Les médias chi­nois sont tenus de pas­ser sous silence les fameux évé­ne­ments. Le quo­ti­dien a-t-il cru déjouer la cen­sure en publiant la pho­to sans légende ?… pour illus­trer l’interview de Liu Xiang­cheng, un ancien pho­to­graphe d’Associated Press, lau­réat du prix Pulit­zer en 1992 pour son tra­vail sur la chute de l’Union sovié­tique. Ce qui n’a pas trom­pé l’œil des cen­seurs. Les­quels vont cepen­dant devoir s’attaquer à inter­net où l’on retrouve l’image sacri­lège, cette fois avec sa légende indi­quant clai­re­ment que les jeunes gens ensan­glan­tés, allon­gés à l’arrière d’un cyclo­pousse de trans­port, sont des vic­times du 4 juin 1989.

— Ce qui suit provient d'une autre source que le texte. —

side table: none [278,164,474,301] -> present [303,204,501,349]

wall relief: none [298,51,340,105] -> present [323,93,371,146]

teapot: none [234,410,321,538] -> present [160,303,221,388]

Des exem­plaires du jour­nal-papier ont éga­le­ment été rap­pe­lés des kiosques, rap­porte ven­dre­di le quo­ti­dien hong­kon­gais Ming Pao.

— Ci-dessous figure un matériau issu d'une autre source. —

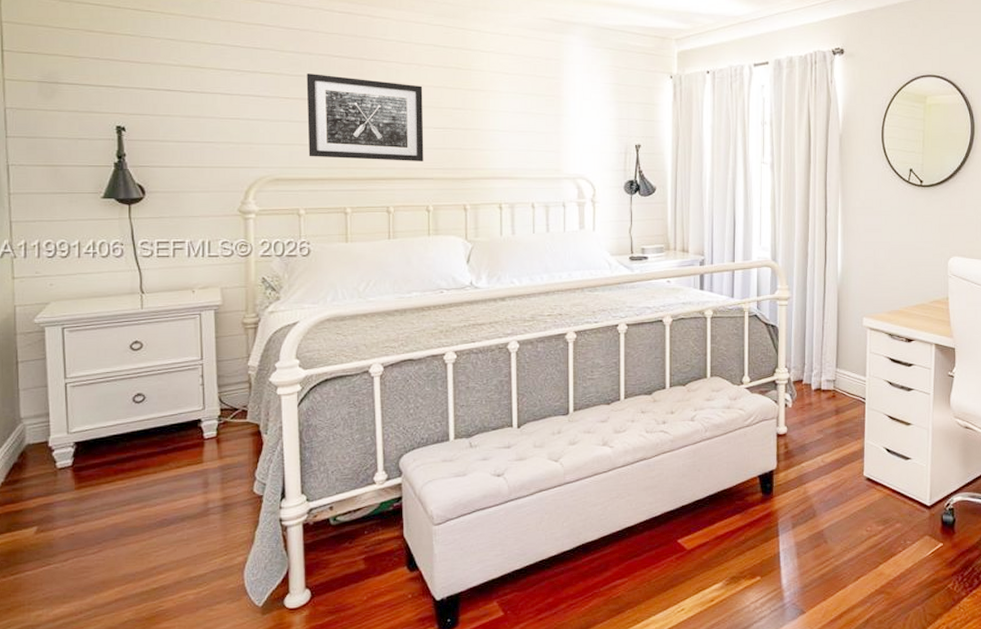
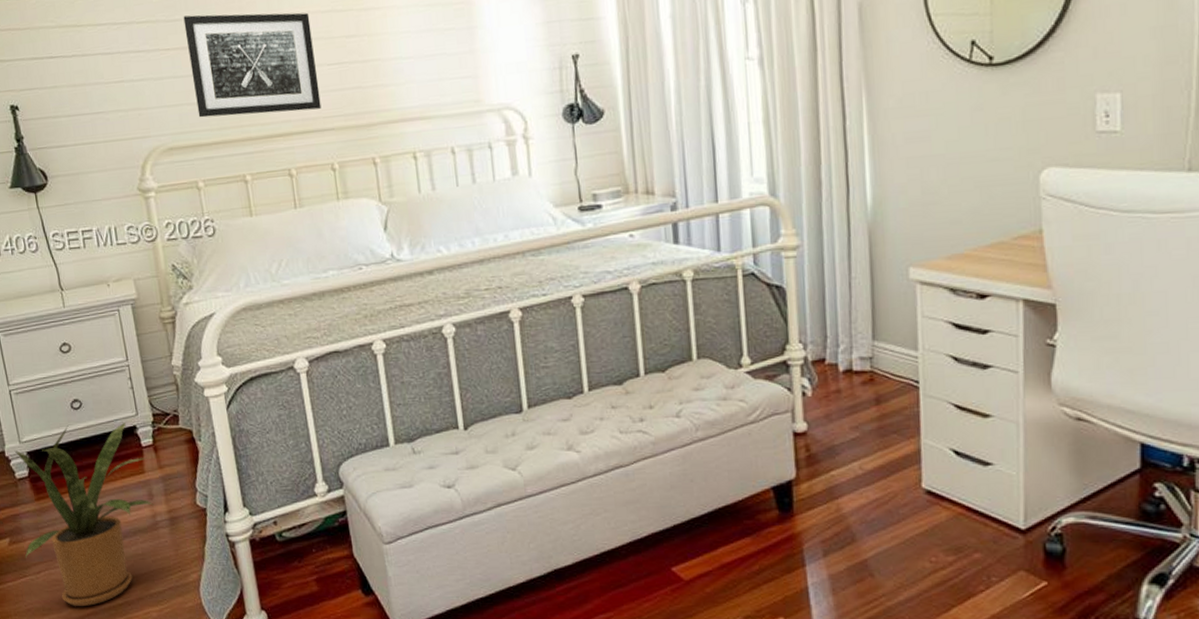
house plant: none [52,416,209,592] -> present [14,423,155,606]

Selon Asso­cia­ted Press et l’AFP, Les Nou­velles de Pékin a la répu­ta­tion d’être une voix libé­rale dans le pay­sage média­tique chi­nois, mais les rai­sons qui ont pous­sé le jour­nal à publier cette pho­to res­tent obs­cures. Fin 2005, le titre avait fait l’objet d’une reprise en main par le dépar­te­ment de la publi­ci­té (ex-pro­pa­gande) du Par­ti com­mu­niste chi­nois. En juin 2007, plu­sieurs res­pon­sables d’un autre jour­nal du sud-ouest de la Chine, le Cheng­du Eve­ning News, avaient été limo­gés après la paru­tion d’une publi­ci­té qui ren­dait un hom­mage dégui­sé aux vic­times de 1989.